Task => Entries follow. Return each line that contains the word "page".

Provided information =>

*** Block opens ***

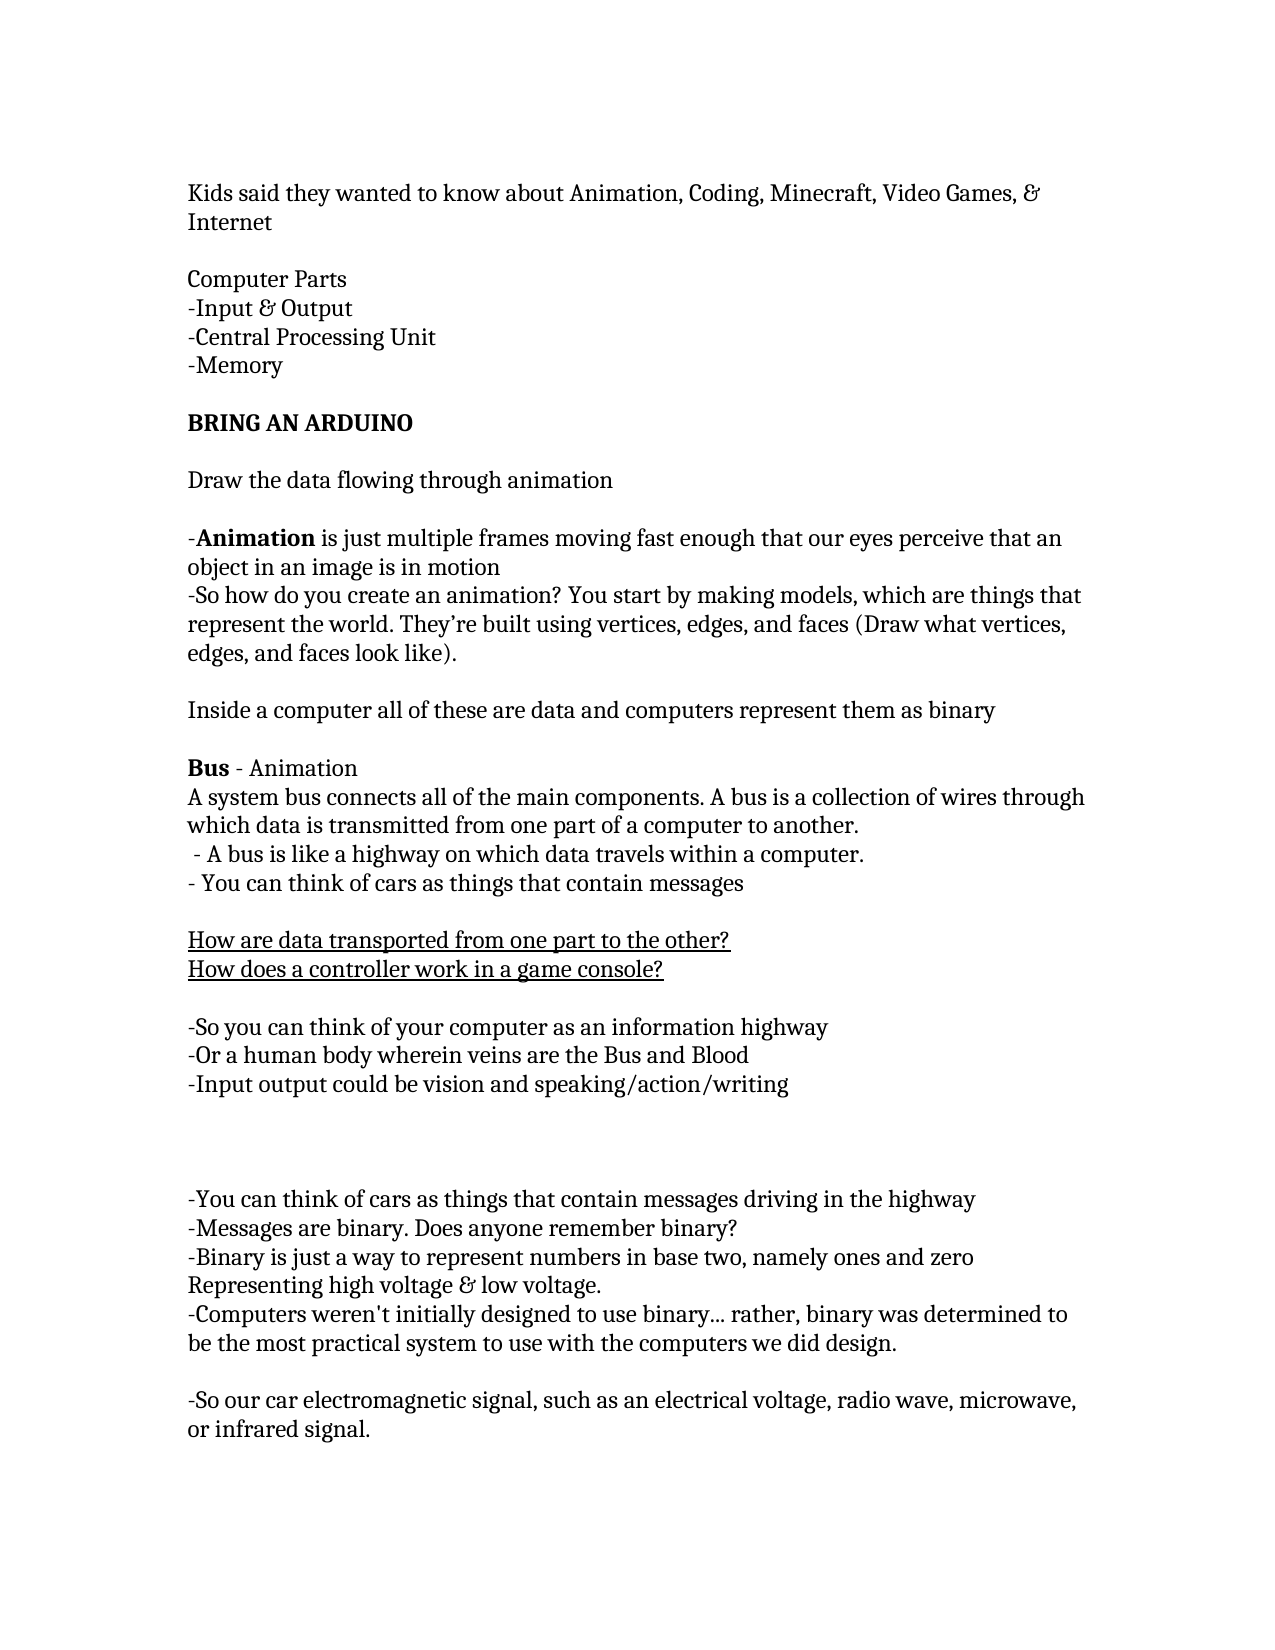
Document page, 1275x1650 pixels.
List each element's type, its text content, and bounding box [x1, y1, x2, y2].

*** Block closes ***
*** Block opens ***

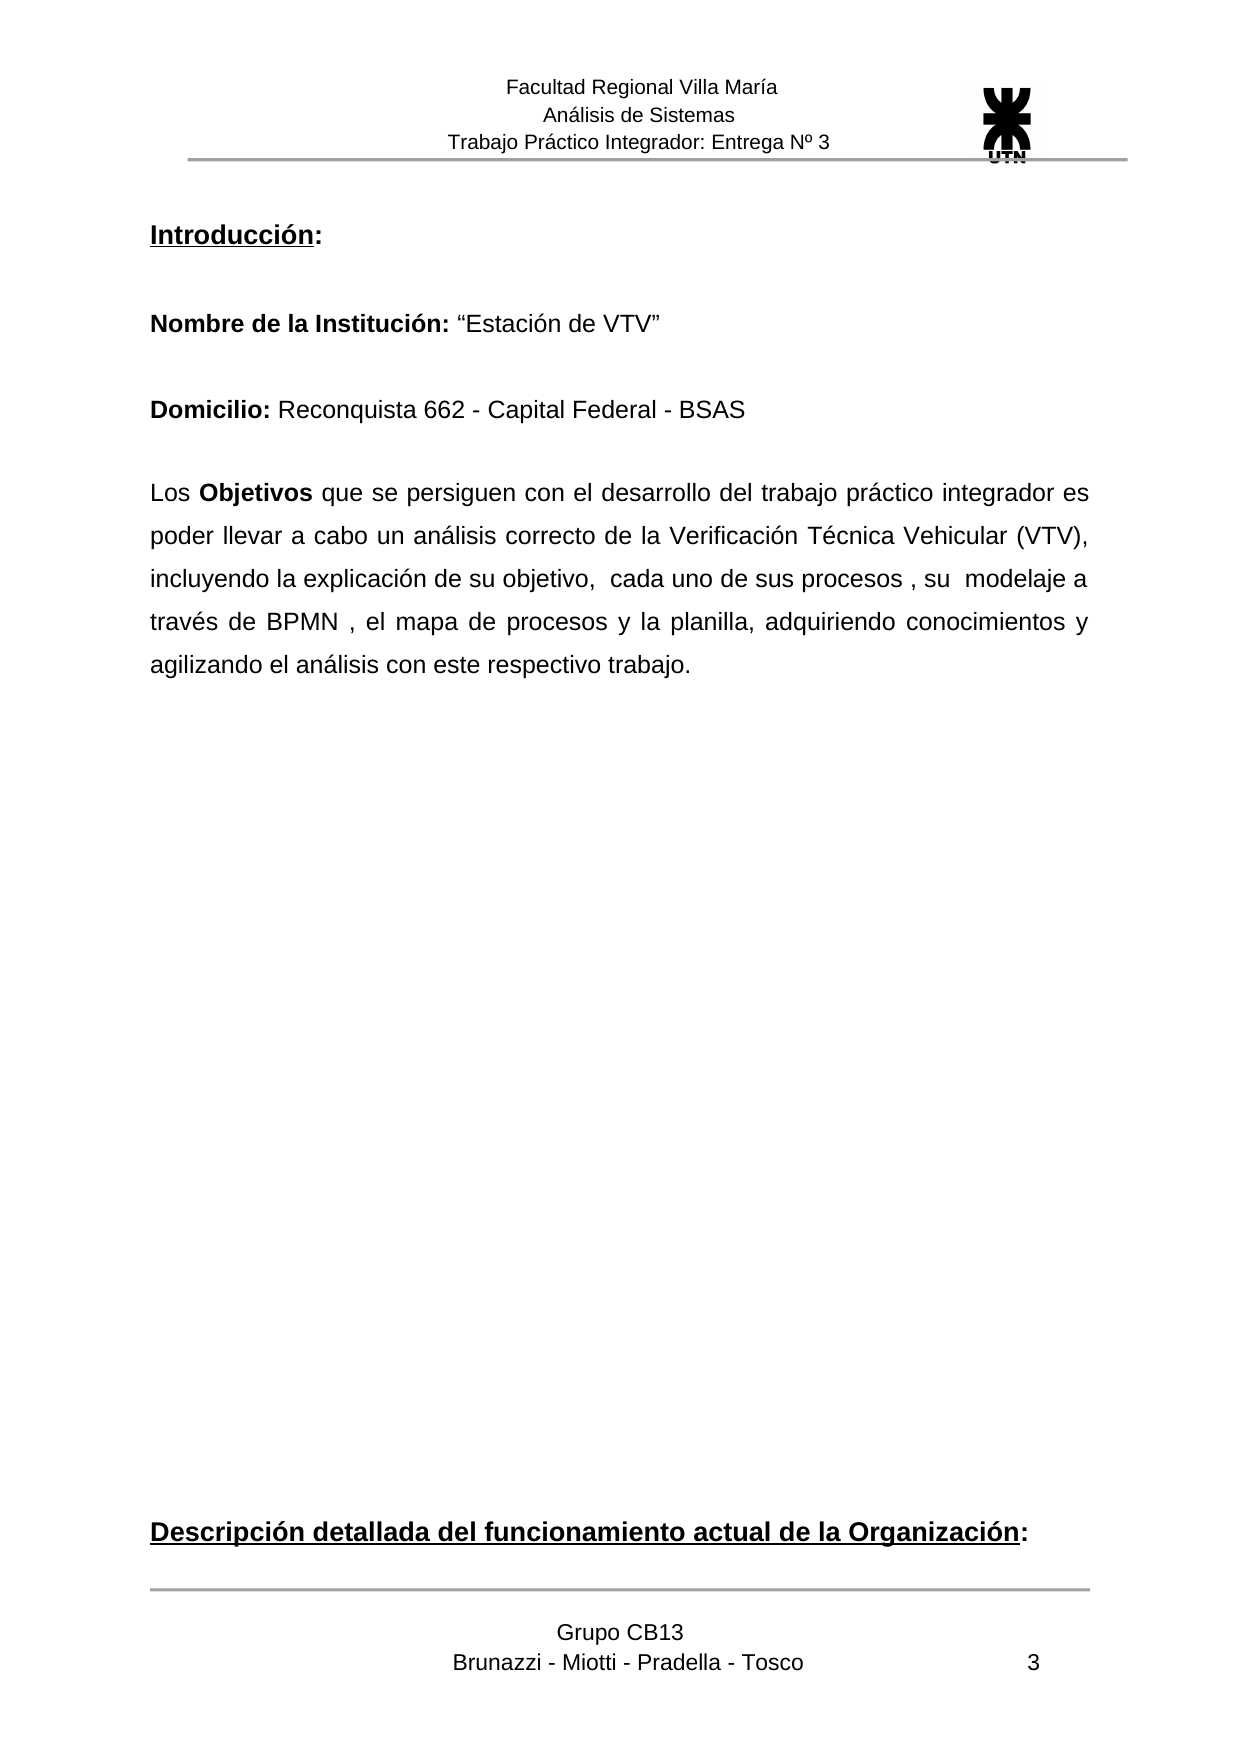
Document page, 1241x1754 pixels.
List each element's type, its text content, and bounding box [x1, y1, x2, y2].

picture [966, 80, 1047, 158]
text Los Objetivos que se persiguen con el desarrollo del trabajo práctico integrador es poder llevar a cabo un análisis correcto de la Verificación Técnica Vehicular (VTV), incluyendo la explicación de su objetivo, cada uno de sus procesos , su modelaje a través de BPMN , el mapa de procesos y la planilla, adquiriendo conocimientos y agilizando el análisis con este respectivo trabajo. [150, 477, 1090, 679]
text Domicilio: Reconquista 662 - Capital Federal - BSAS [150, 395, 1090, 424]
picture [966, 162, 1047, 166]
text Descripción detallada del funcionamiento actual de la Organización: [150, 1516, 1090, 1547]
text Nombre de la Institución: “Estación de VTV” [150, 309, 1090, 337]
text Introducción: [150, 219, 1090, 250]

*** Block closes ***

Expected answer =>
Document page, 1275x1650 pixels.
Document page, 1241x1754 pixels.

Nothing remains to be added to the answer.